Project Instructions

Come back to these instructions from time to time since we’ll update them as questions arise.

Back to the Project - 2024 Spring (AI5308/AI4005)


Goal

Your goal is to build a compelling ML-powered application. Users, who are not part of your team, should be able to interact with your application. You’ll be giving a live demo of your application at the end of the semester. The demos will be evaluated by diverse participants including your colleagues. The milestones and reports will be evaluated by course staff.

You are not required to build a market-ready product, e.g. it doesn’t have to be able to serve 1000s of requests at the same time or have a flawless user interface. However, we do expect a functioning prototype that captures the essence of the problem you set out to solve. For example, if you want to build an application to detect household amenities in an image, users should be able to upload a photo and get back a list of objects in that image.


Process

In general, you can follow the four-step process.

Step #1: Brainstorm

Brainstorm an application that you’d like to build. You’re free to pick absolutely anything as long as at least one of its features is powered by machine learning models.

### Set of tasks
#1 Answer these questions using the project instructions.
(a) When will the live demo of the application take place?
(b) Who evaluates the milestones and reports?
(c) What condition must the chosen application meet?
#2 Decide whether each statement agrees with the project instructions.
(a) The application must be able to serve thousands of requests at the same time.
(b) The users who interact with the application should be people outside the team.
(c) The instructions may be revised as questions come up.
#3 Go on with the project instructions, starting after their last sentence.

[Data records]
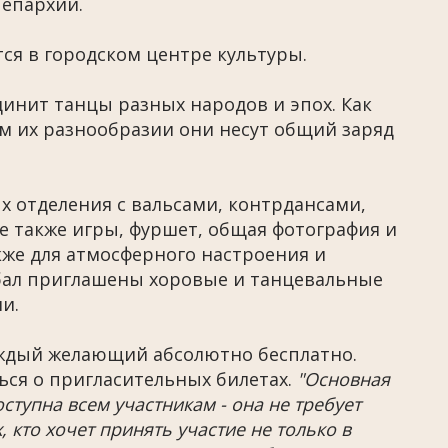
 епархии.
ся в городском центре культуры.
инит танцы разных народов и эпох. Как
м их разнообразии они несут общий заряд
 отделения с вальсами, контрдансами,
 также игры, фуршет, общая фотография и
же для атмосферного настроения и
бал приглашены хоровые и танцевальные
и.
аждый желающий абсолютно бесплатно.
ся о пригласительных билетах.
"Основная
тупна всем участникам - она не требует
, кто хочет принять участие не только в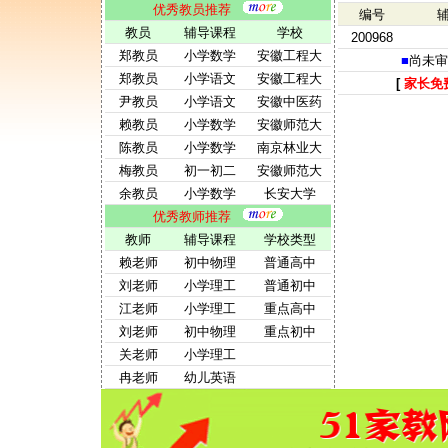
优秀教员推荐
编号
教员
辅导课程
学校
200968
郑教员
小学数学
安徽工程大
■
尚未审
郑教员
小学语文
安徽工程大
[
家长免
尹教员
小学语文
安徽中医药
赖教员
小学数学
安徽师范大
陈教员
小学数学
南京林业大
梅教员
初一初二
安徽师范大
余教员
小学数学
长安大学
优秀教师推荐
教师
辅导课程
学校类型
赖老师
初中物理
普通高中
刘老师
小学理工
普通初中
江老师
小学理工
重点高中
刘老师
初中物理
重点初中
关老师
小学理工
冉老师
幼儿英语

### Task results
#1
(a) At the end of the semester.
(b) The course staff.
(c) At least one of its features must be powered by machine learning models.

#2
(a) No: "it doesn’t have to be able to serve 1000s of requests at the same time"
(b) Yes: "Users, who are not part of your team, should be able to interact with your application."
(c) Yes: "we’ll update them as questions arise."

#3
You can make your project novel by adapting a popular idea for a niche market. For example, image classification is a common task but how about using image classification to detect whether a house plant needs more water?

You can also adapt a common problem for a new medium, such as a Chrome extension, a VSCode extension, a Spotify app, or a Discord/Slack bot.

Step #2: MVP - Minimum Viable Product

Once you know what you want to build, figure out how you’ll get to an MVP. That means:

  • starting with a very, very simple model (which can be a bunch of if/else or a logistic regression model) hooking everything up end-to-end to have the application up and running
  • validating that your data is useful
  • validating that your pipeline is correct and debuggable
  • validating that the application you want to build is feasible. Establish feasibility early.

Tips:

  • Don’t be afraid of drawing out diagrams to help with designing your system and user interface.
  • Prototype and build out parts of the pipeline, use mock-ups and/or dummy methods if you need to.
  • Don’t obsess over any part of the pipeline yet, but focus on your system as a whole.

Step #3: Iterate

Once you have a working MVP, iterate on it until you get a better application. Some ideas for iteration:

  • more data
  • better data
  • more data preprocessing
  • more features
  • different model architectures
  • different loss functions
  • hyperparameter tuning
  • ensemble

One quick rule of thumb is 20% of time on MVP, 80% of time in iteration.

Step #4: Polish

Spend time thinking about how to improve the user’s experience. This will be important to your demo.

Design doesn’t mean aesthetics here (though an aesthetically pleasing interface doesn’t hurt), but you do want to think about whether your application’s design serves its intended purpose well.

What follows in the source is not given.